━━━ Teks ━━━
Perilaku Profesional
Setiap anggota harus berperilaku yang
konsisten dengan reputasi profesi yang baik dan menjauhi tindakan yang dapat
mendiskreditkan profesi. Kewajiban untuk menjauhi tingkah laku yang dapat
mendiskreditkan profesi harus dipenuhi oleh anggota sebagai perwujudan tanggung
jawabnya kepada penerima jasa, pihak ketiga, anggota yang lain, staf, pemberi
kerja dan masyarakat umum.
8.
Standar Teknis
Setiap anggota harus melaksanakan jasa
profesionalnya sesuai dengan standar teknis dan standar profesional yang
relevan. Sesuai dengan keahliannya dan dengan berhati-hati, anggota mempunyai
kewajiban untuk melaksanakan penugasan dari penerima jasa selama penugasan
tersebut sejalan dengan prinsip integritas dan obyektivitas. Standar teknis dan
standar professional yang harus ditaati anggota adalah standar yang dikeluarkan
oleh Ikatan Akuntan Indonesia. Internasional Federation of Accountants, badan
pengatur, dan pengaturan perundang-undangan yang relevan.
━━━ Data yang Diberikan ━━━
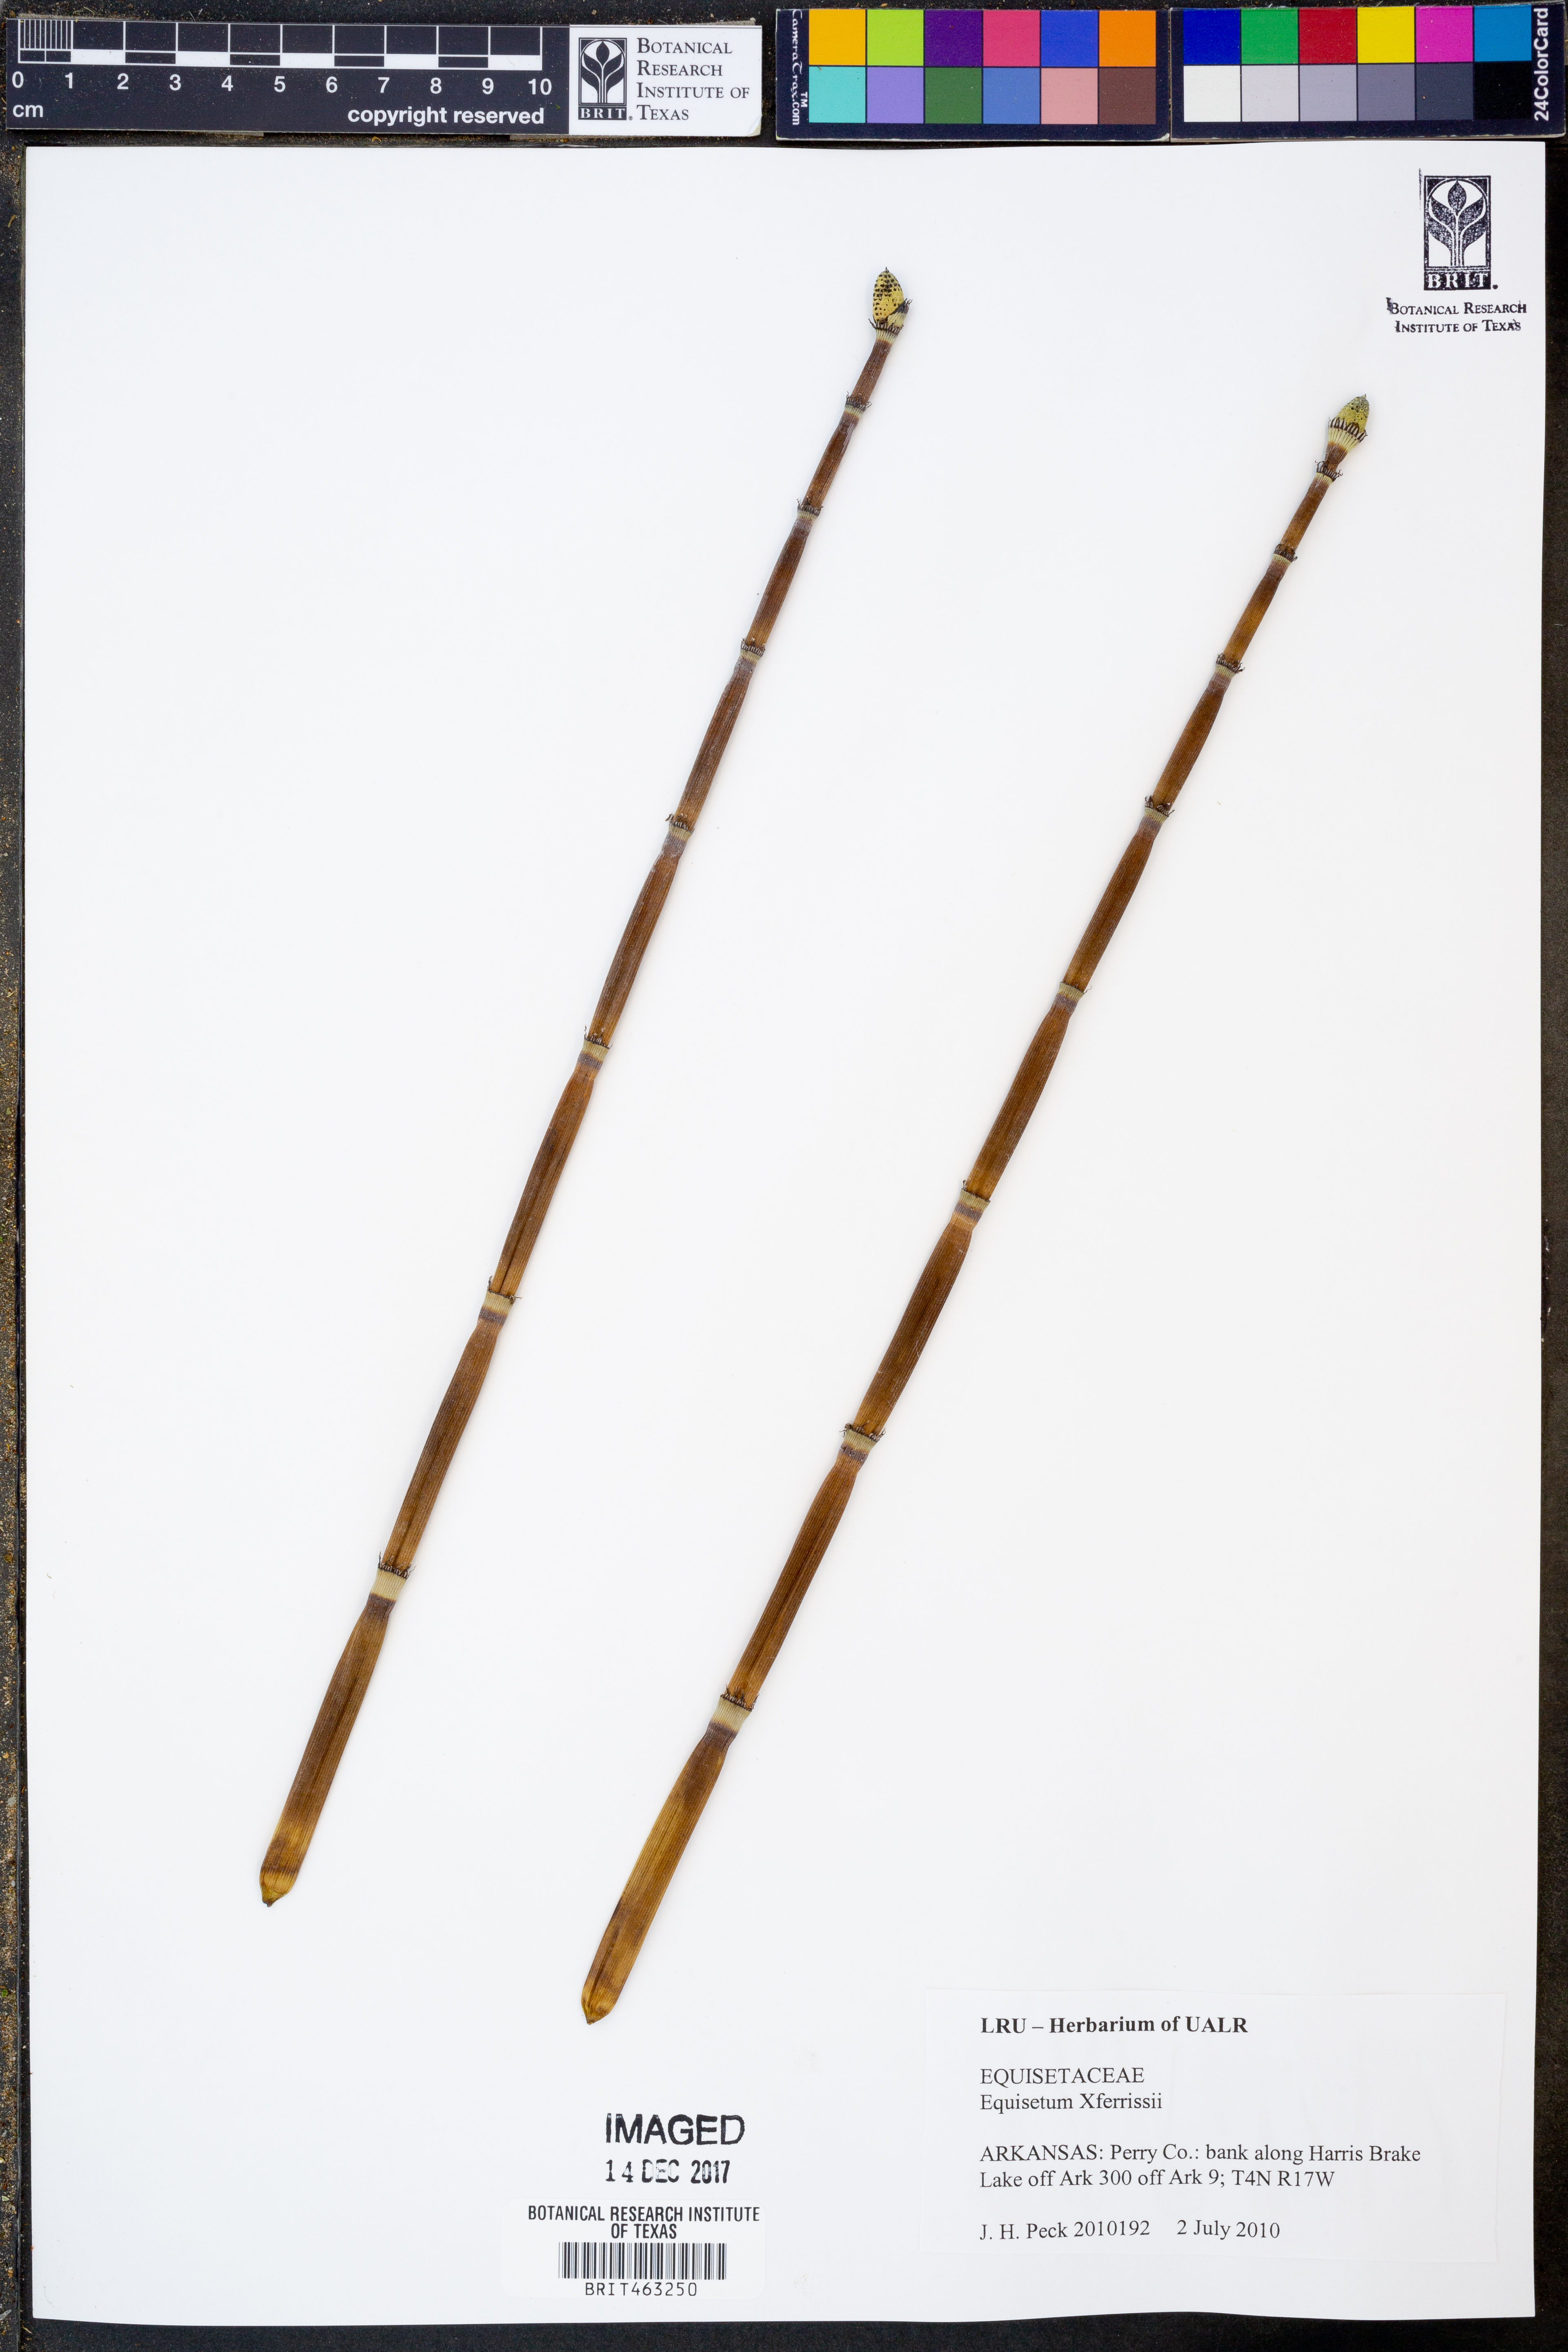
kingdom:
━━━
━━━ Data yang Diberikan ━━━
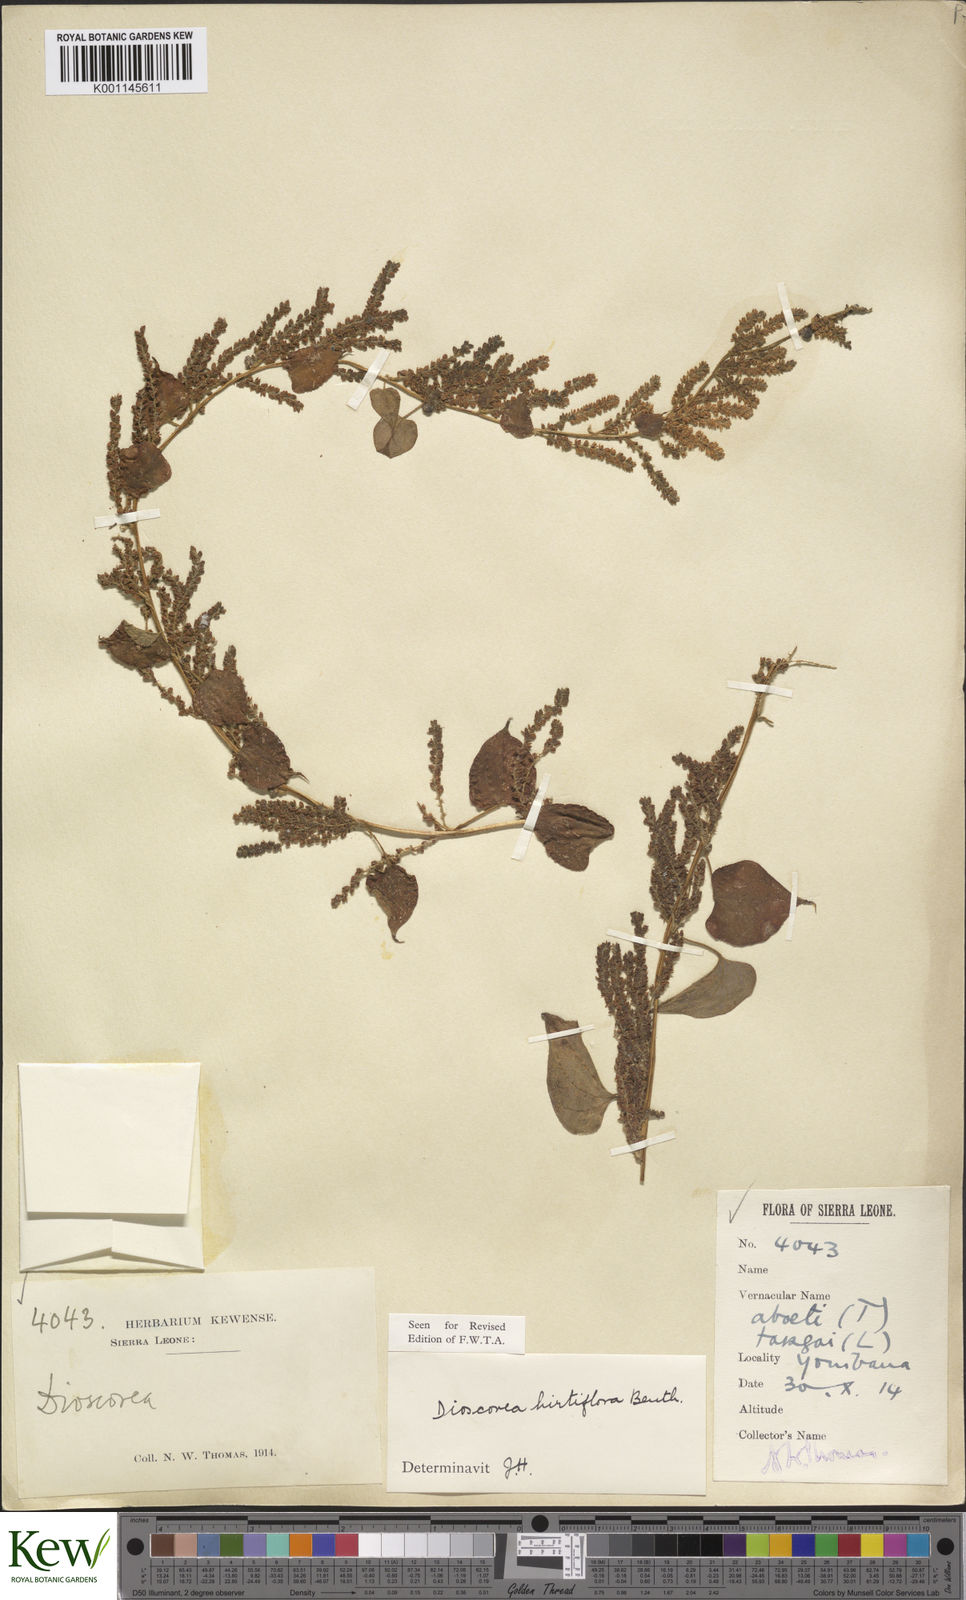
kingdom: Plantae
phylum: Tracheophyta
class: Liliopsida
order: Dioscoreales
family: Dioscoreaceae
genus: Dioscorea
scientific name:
━━━
━━━ Data yang Diberikan ━━━
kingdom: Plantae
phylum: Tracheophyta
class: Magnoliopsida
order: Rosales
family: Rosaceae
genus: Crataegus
━━━
▶ Petunjuk: Ganti "menjauhi" dengan "menghindari" pada bagian teks tentang perilaku profesional mulai dari "Perilaku Profesional" sampai "dan masyarakat umum.", lalu tulis ulang bagian itu.

▶ Hasil Tugas:
Perilaku Profesional
Setiap anggota harus berperilaku yang
konsisten dengan reputasi profesi yang baik dan menghindari tindakan yang dapat
mendiskreditkan profesi. Kewajiban untuk menghindari tingkah laku yang dapat
mendiskreditkan profesi harus dipenuhi oleh anggota sebagai perwujudan tanggung
jawabnya kepada penerima jasa, pihak ketiga, anggota yang lain, staf, pemberi
kerja dan masyarakat umum.